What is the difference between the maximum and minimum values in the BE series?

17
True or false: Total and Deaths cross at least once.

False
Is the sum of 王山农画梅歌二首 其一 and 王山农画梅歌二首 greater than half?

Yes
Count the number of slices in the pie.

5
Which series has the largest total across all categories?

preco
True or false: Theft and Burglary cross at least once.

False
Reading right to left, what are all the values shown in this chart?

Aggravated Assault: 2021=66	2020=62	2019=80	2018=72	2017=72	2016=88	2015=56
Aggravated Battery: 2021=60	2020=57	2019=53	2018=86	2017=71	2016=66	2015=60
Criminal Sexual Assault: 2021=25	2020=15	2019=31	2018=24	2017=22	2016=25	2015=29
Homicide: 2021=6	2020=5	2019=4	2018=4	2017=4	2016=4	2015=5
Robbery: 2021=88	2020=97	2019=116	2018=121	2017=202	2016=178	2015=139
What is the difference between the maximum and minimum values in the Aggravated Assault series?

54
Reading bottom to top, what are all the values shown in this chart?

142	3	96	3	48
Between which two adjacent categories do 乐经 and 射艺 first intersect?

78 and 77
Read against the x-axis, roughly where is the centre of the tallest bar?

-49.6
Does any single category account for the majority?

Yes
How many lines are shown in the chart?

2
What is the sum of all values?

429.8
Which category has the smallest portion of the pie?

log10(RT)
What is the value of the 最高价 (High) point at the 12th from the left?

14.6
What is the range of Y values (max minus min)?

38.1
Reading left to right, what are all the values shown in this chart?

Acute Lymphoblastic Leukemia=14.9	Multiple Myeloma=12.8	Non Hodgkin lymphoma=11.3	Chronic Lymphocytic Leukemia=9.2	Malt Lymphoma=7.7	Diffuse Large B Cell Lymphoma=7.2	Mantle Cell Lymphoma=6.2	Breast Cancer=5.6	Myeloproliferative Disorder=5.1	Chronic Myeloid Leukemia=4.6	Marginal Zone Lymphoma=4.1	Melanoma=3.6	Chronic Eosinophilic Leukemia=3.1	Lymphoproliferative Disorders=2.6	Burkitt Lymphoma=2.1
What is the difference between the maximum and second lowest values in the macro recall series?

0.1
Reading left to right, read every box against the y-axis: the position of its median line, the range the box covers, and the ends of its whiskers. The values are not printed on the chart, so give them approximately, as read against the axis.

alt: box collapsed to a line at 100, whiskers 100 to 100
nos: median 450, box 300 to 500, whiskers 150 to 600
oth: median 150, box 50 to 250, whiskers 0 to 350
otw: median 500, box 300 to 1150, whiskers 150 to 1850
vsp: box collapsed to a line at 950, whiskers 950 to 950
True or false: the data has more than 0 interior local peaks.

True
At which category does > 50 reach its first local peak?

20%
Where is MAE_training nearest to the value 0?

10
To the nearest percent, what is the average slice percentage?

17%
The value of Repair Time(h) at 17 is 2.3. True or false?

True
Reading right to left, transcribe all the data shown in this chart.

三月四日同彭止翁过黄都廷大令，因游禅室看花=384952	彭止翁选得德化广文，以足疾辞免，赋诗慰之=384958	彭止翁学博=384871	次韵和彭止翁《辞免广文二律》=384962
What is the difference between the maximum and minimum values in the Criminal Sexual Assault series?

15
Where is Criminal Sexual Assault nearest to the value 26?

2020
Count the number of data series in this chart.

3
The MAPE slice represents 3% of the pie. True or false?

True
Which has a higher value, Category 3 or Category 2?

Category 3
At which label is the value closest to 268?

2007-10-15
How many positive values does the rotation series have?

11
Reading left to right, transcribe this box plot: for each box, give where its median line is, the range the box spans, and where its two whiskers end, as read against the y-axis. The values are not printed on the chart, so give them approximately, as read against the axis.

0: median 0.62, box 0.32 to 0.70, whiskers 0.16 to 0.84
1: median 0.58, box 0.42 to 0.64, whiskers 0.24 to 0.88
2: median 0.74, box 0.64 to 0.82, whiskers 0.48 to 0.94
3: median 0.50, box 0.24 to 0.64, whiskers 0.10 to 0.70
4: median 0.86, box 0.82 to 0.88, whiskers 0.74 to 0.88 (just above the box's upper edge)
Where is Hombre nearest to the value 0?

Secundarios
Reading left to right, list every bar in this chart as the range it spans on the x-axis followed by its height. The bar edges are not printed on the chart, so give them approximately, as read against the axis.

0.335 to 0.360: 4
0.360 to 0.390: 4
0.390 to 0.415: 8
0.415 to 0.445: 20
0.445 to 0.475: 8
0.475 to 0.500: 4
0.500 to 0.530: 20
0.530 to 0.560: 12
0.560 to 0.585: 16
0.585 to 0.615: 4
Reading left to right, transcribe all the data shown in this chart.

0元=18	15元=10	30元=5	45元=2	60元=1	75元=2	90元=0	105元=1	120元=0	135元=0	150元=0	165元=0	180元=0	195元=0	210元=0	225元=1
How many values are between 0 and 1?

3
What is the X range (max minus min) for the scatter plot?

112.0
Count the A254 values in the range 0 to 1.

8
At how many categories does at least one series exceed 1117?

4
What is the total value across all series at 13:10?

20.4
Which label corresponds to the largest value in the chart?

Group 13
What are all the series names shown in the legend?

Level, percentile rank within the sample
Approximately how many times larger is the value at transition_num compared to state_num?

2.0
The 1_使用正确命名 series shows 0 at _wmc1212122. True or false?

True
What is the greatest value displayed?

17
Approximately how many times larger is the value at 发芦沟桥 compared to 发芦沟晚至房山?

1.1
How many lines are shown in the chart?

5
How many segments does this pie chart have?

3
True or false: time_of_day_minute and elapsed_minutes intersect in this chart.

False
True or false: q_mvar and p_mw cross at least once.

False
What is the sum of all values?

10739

___

Copy the entries word for word, starting at the line that contains "三月四日同彭止翁过黄都廷大令" and continuing through the line that contains "Which label corresponds", with both of those lines included.

§ **Answer to this problem**:
三月四日同彭止翁过黄都廷大令，因游禅室看花=384952	彭止翁选得德化广文，以足疾辞免，赋诗慰之=384958	彭止翁学博=384871	次韵和彭止翁《辞免广文二律》=384962
What is the difference between the maximum and minimum values in the Criminal Sexual Assault series?

15
Where is Criminal Sexual Assault nearest to the value 26?

2020
Count the number of data series in this chart.

3
The MAPE slice represents 3% of the pie. True or false?

True
Which has a higher value, Category 3 or Category 2?

Category 3
At which label is the value closest to 268?

2007-10-15
How many positive values does the rotation series have?

11
Reading left to right, transcribe this box plot: for each box, give where its median line is, the range the box spans, and where its two whiskers end, as read against the y-axis. The values are not printed on the chart, so give them approximately, as read against the axis.

0: median 0.62, box 0.32 to 0.70, whiskers 0.16 to 0.84
1: median 0.58, box 0.42 to 0.64, whiskers 0.24 to 0.88
2: median 0.74, box 0.64 to 0.82, whiskers 0.48 to 0.94
3: median 0.50, box 0.24 to 0.64, whiskers 0.10 to 0.70
4: median 0.86, box 0.82 to 0.88, whiskers 0.74 to 0.88 (just above the box's upper edge)
Where is Hombre nearest to the value 0?

Secundarios
Reading left to right, list every bar in this chart as the range it spans on the x-axis followed by its height. The bar edges are not printed on the chart, so give them approximately, as read against the axis.

0.335 to 0.360: 4
0.360 to 0.390: 4
0.390 to 0.415: 8
0.415 to 0.445: 20
0.445 to 0.475: 8
0.475 to 0.500: 4
0.500 to 0.530: 20
0.530 to 0.560: 12
0.560 to 0.585: 16
0.585 to 0.615: 4
Reading left to right, transcribe all the data shown in this chart.

0元=18	15元=10	30元=5	45元=2	60元=1	75元=2	90元=0	105元=1	120元=0	135元=0	150元=0	165元=0	180元=0	195元=0	210元=0	225元=1
How many values are between 0 and 1?

3
What is the X range (max minus min) for the scatter plot?

112.0
Count the A254 values in the range 0 to 1.

8
At how many categories does at least one series exceed 1117?

4
What is the total value across all series at 13:10?

20.4
Which label corresponds to the largest value in the chart?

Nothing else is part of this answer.